Of course I don’t need to enjoy the sports that I work. I just like to see all the special things about each sport that makes it different from all the others. The techniques, the way coaches are, and how the high school, club, college and recruitment systems work, etc. Also, who do the athletes see as role models and how does that impact their lives and how they choose to be human? What are the mental/emotional challenges these specific types of athletes face
Finally, this is fun for me — what are special things about each sports regarding sports medicine? For example, in soccer, most athletes, no matter what position, use their feet the same way. Volleyball players, however, have multiple positions that use their hands, wrists, elbows and shoulders different. Some don’t even serve! What abilities do they need to possess? VB players need good triple extension, power, agility/lateral movement (more specific for some players). Some need immense wrist extension (setters), some don’t and you can definitely tape to prevent wrist extension. I learned that last week, for sure! They also need to make sure they are getting the right type of movement — sure you may have loads of shoulder flexion, but how does your trunk move with it? Are there any compensations? (In most…yes).
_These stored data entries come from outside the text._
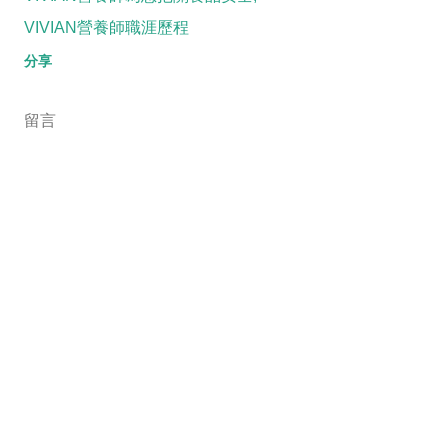
VIVIAN營養師職涯歷程
分享
留言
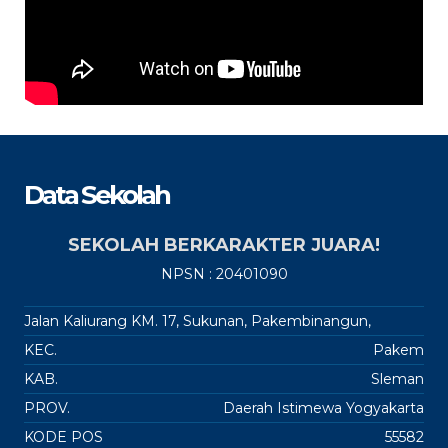
Data Sekolah
SEKOLAH BERKARAKTER JUARA!
NPSN : 20401090
Jalan Kaliurang KM. 17, Sukunan, Pakembinangun,
KEC.
Pakem
KAB.
Sleman
PROV.
Daerah Istimewa Yogyakarta
KODE POS
55582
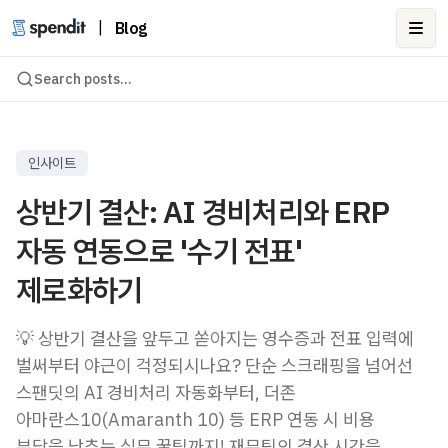
|
Blog
Ope
Search posts...
인사이트
상반기 결산: AI 경비처리와 ERP
자동 연동으로 '수기 전표'
제로화하기
💡 상반기 결산을 앞두고 쏟아지는 영수증과 전표 입력에
벌써부터 야근이 걱정되시나요? 단순 스크래핑을 넘어선
스팬딧의 AI 경비처리 자동화부터, 더존
아마란스10(Amaranth 10) 등 ERP 연동 시 비용
부담을 낮추는 실무 꿀팁까지! 재무팀의 결산 시간을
The long days are rough, but it’s definitely easier when I’m busy, if that makes sense. Whether I’m cleaning the tables, stacking tape, or even doing “busy work”, they’re nice distractions so I don’t get all in my own head about if I did this or that correctly. I’m slowly gaining my confidence and I am really glad I had the chance to work this camp to do that.
August is going to be very long days. I probably won’t have much time to write. But I have faith that I’ll work out at least 3 times a week because I know that if I don’t, my groin will hurt and THAT will not be great for football camp. I learned that. I also trust that I’ll find a good morning routine because that is seriously life-changing. Also, I get to see some of my best friends halfway through pre-season when they come out here for a road trip. It’s always the little things.
I’m so excited to dive into this new journey.